FreudeJe vois fleurir depuis quelques temps sur internet des films très intéressants et très bien conçus qui magnifient la pédagogie Montessori et nous font pousser des soupirs d’aise. Bien-sûr que j’adhère au concept : le respect de l’enfant, de son rythme, de son bien-être, de ce qu’il est et pas de ce qu’on voudrait qu’il soit. L’exploration du monde par les 5 sens, la mise en action permanente, le jeu fondamental, l’apprentissage par l’inter-relation… Bien-sûr. D’ailleurs la seule année de ma carrière où j’ai eu des maternelles, j’ai mis en place une adaptation de la pédagogie Montessori. Une adaptation, forcément, pas de petits tapis individuels, de jolie marchande en bois, de multiples rangements colorés pour que les enfants deviennent autonomes, non. J’aurais bien voulu hein, mais tout ce matos est très onéreux, on peut même dire que c’est une marchandise extrêmement lucrative (certains ne s’y sont pas trompés depuis quatre ou cinq ans, et sont en train de se faire des c… en or, méfiez-vous). J’ai donc fait avec les moyens du bord, l’ensemble du matériel fabriqué de mes petites mains habiles à coup de plastifieuse et massicot, et les parents embarqués avec moi sur le navire de gré ou de force, puisque, si nous avons la contrainte du programme scolaire, nous conservons dans nos classes la liberté de pédagogie. Pas de classeurs, de cahiers, pas de fiches d’exercices, ou si peu… Et j’ai adoré cette année-là, vraiment. J’ai eu des parents inquiets qu’il a fallu rassurer, d’autres totalement conquis, mais surtout, j’ai eu des élèves heureux, qui arrivaient en classe chaque matin avec la banane et l’impatience de découvrir « ce qu’on allait faire aujourd’hui ».

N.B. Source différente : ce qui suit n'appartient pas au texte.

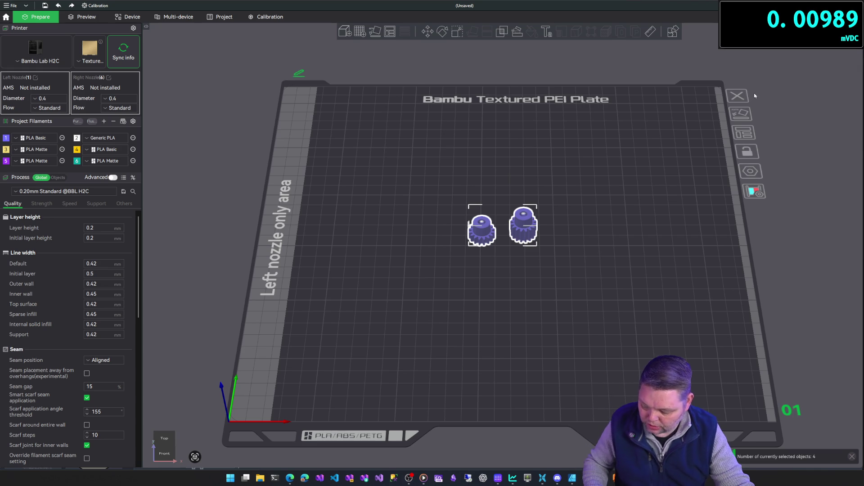
Sync the printer's 0.4 mm nozzle info and slice both gears (23m59s, 3.89 g PLA).
drag(752, 93, 795, 180)
mouse_move(788, 234)
mouse_down()
mouse_move(789, 201)
mouse_move(783, 214)
mouse_up()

Bref, je suis absolument convaincue de l’intérêt et du bien-fondé de ces pédagogies alternatives, j’y puise des ressources, des idées, ces réflexions font avancer le schmilblick et font du bien à tout le monde.

Ce qui me gêne profondément, c’est de mettre dos à dos notre brave école publique et ces pédagogies soi-disant révolutionnaires. On laisse entendre que chez nous (voilà, paf, chez nous, me voilà en mode défensif), à l’école ordinaire quoi, ne règnent que violences et contraintes, que les enfants sont forcés, empêchés, taillés comme des bonsaïs, et que là-bas, dans ces écoles où on raque à l’entrée, ils seront choyés, heureux, paisibles dans leur croissance intellectuelle et physique, et développeront  des compétences bien supérieures, du coup (on pourrait réfléchir, d’ailleurs à la motivation première : former des enfants heureux ou former des enfants surdoués ? Relire C. Alvarez et s’interroger sur le nombre de fois qu’elle avance comme argument la très grande précocité de ses élèves concernant les savoirs fondamentaux, lire écrire compter…).

Ce qui est très curieux, c’est que les parents fuient vers le privé pour deux raisons, absolument contradictoires, ce qui montre bien qu’on ne sait plus où on habite : ils veulent une école qui respecte leur petit en plein développement (ça c’est pour la mater) et ensuite, à l’âge du collège, ils veulent une école qui les cadre, qui les tient, qui leur apprend la rigueur et l’exigence. Autrement dit, on est des brutes avec les petits et on laisse les grands faire absolument n’importe quoi.

Je suis pour ma part persuadée que respecter le rythme de l’enfant, être bienveillant avec lui n’est pas du tout incompatible avec une exigence de rigueur, mais j’ai déjà développé ce point de vue dans un précédent article ( que vous pouvez lire en cliquant ici : A propos des Yo Soy). Je ne crois pas que notre école traditionnelle mette en oeuvre le sabotage orchestré de nos chères têtes blondes (brunes, rousses). Je suis triste que ces fantasmes perdurent, je suis triste que malgré nos efforts nous soyons ainsi inexorablement associés à une école du passé qui n’existe plus depuis… depuis mai 68, merci les baby-boomers d’avoir balayé tout ça.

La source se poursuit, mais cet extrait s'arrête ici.